Directions for this task:
The answer must be an exact reproduction of the lines from the start of the records below through the line containing "4: (259, 204)", and nothing more.

Material shown:
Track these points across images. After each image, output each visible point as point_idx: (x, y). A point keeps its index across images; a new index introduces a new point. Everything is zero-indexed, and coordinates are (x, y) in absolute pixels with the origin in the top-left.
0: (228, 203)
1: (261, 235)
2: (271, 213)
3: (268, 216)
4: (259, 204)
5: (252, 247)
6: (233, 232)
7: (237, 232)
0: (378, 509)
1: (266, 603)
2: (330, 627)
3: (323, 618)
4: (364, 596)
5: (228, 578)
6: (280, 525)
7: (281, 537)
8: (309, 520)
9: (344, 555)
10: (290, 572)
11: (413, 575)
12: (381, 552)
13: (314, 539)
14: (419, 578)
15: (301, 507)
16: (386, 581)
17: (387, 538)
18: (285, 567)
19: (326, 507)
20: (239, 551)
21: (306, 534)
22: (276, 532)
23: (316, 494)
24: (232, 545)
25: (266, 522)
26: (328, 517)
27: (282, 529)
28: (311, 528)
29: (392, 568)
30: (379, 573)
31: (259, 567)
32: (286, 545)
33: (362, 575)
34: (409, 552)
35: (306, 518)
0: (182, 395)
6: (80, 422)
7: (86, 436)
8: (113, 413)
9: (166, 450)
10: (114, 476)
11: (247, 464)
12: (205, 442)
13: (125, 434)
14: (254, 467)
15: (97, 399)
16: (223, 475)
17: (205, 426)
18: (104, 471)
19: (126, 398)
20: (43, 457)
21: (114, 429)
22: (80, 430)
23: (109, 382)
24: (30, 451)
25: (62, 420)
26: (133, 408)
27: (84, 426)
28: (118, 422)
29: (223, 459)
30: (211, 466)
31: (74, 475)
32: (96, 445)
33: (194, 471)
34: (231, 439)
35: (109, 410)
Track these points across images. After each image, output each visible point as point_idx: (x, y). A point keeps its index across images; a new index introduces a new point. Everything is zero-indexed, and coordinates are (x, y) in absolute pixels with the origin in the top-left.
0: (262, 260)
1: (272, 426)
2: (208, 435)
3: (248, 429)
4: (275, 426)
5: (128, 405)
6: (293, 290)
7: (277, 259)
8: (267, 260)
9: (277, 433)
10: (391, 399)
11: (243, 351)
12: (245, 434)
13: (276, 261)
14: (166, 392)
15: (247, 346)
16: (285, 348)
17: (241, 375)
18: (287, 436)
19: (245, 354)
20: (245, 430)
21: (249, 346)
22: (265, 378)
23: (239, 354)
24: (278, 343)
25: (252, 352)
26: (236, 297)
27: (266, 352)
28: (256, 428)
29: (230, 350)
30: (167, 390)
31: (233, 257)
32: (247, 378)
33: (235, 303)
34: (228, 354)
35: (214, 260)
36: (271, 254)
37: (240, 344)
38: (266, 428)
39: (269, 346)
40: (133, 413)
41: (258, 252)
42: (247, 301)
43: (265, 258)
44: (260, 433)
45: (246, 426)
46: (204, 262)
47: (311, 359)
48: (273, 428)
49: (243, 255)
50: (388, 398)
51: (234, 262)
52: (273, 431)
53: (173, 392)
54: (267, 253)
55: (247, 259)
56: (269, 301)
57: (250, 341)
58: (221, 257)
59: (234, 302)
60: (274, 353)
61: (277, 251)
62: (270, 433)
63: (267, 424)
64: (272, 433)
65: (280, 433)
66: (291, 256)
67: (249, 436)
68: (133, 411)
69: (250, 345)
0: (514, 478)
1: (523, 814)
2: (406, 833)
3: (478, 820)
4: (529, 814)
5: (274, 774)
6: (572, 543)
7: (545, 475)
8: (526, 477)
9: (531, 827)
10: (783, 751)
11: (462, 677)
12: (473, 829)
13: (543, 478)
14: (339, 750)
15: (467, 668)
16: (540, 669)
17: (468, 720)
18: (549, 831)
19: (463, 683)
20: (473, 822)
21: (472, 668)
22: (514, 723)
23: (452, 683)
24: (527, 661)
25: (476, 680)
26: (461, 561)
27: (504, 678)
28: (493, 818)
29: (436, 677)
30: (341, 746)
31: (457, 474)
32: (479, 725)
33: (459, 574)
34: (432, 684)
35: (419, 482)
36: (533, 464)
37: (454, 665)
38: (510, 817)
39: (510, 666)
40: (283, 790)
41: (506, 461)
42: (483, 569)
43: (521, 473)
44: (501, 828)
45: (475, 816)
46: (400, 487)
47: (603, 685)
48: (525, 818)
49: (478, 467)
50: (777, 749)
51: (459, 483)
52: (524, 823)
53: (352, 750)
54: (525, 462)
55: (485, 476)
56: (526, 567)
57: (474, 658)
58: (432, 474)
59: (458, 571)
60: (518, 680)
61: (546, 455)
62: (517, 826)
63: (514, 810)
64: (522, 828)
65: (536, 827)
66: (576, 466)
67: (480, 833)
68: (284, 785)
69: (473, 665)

Finished task:
Track these points across images. After each image, output each visible point as point_idx: (x, y). A point keeps its index across images; a new index introduces a new point. Everything is zero-indexed, and coordinates are (x, y) in absolute pixels with the origin in the top-left.
0: (228, 203)
1: (261, 235)
2: (271, 213)
3: (268, 216)
4: (259, 204)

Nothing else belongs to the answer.